LM-Kit.NET can register as an IChatCompletionService in ms-semantic-kernel, giving SK access to local inference through the same plugin API used with cloud models:

var kernel = Kernel.CreateBuilder()
    .AddLMKitChatCompletion(modelPath: "phi-3.5-mini.gguf")
    .Build();

kernel.Plugins.AddFromType<VaultPlugin>();
var result = await kernel.InvokePromptAsync("List orphaned notes.");

This keeps the orchestration layer (SK) decoupled from the inference provider — swapping LM-Kit.NET for a cloud LLM requires only the builder line.

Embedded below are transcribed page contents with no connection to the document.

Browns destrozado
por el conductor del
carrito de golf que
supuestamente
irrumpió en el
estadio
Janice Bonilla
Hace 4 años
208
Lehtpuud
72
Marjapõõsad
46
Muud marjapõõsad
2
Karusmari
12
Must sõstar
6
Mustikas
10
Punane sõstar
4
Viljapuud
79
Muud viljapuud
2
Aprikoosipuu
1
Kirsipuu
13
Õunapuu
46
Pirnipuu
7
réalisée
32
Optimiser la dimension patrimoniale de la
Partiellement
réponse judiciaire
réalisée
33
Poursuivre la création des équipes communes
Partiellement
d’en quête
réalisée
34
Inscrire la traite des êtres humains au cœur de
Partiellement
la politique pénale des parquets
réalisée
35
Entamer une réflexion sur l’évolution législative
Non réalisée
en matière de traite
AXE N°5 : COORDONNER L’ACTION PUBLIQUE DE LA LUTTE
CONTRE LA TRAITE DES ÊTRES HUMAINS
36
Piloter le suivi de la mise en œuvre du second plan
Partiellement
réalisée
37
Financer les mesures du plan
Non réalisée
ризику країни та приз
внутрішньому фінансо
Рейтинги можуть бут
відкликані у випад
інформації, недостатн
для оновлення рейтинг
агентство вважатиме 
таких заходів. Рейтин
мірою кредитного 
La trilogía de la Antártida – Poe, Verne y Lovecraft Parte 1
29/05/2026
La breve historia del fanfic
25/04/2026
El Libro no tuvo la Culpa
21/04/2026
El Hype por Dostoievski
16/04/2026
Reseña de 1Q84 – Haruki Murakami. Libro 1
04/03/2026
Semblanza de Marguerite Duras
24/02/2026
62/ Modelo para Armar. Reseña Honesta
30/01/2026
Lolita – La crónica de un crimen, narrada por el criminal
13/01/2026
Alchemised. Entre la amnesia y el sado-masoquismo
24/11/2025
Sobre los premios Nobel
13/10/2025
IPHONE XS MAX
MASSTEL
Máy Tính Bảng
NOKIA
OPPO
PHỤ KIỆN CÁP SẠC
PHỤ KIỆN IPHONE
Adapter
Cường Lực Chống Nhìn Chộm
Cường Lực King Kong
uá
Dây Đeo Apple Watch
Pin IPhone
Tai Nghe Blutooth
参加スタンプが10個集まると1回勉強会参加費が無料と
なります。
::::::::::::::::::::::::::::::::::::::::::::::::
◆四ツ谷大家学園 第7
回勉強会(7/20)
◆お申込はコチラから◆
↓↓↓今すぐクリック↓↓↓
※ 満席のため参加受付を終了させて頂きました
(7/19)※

Relationship to Foundry Local

Both LM-Kit.NET and foundry-local serve local .NET inference, but at different abstraction levels:

	LM-Kit.NET	Foundry Local
Model format	GGUF (llama.cpp)	ONNX (optimized for NPU/DirectML)
API style	.NET SDK, typed objects	OpenAI-compatible REST (drop-in)
Best for	Embedding LLM directly in a .NET service	Local service shared across apps
Hardware bias	GPU/CPU via llama.cpp	NPU/DirectML (Microsoft stack)

Use LM-Kit.NET when the model is embedded inside a single .NET process. Use Foundry Local when you want an OpenAI-compatible local endpoint shared across multiple tools.

Agent Design Guidance

Privacy requirement — LM-Kit.NET runs fully on-device; no tokens leave the machine.
Latency budget — For tools needing sub-second inference, choose a 3B–7B GGUF model quantized to Q4; larger models trade latency for quality.
Concurrency — llama.cpp is single-session by default. For multi-turn concurrent agents, run one LLM instance per session or serialize requests.
Context window — GGUF models have fixed context; use agentic-rag or sliding window strategies for long sessions.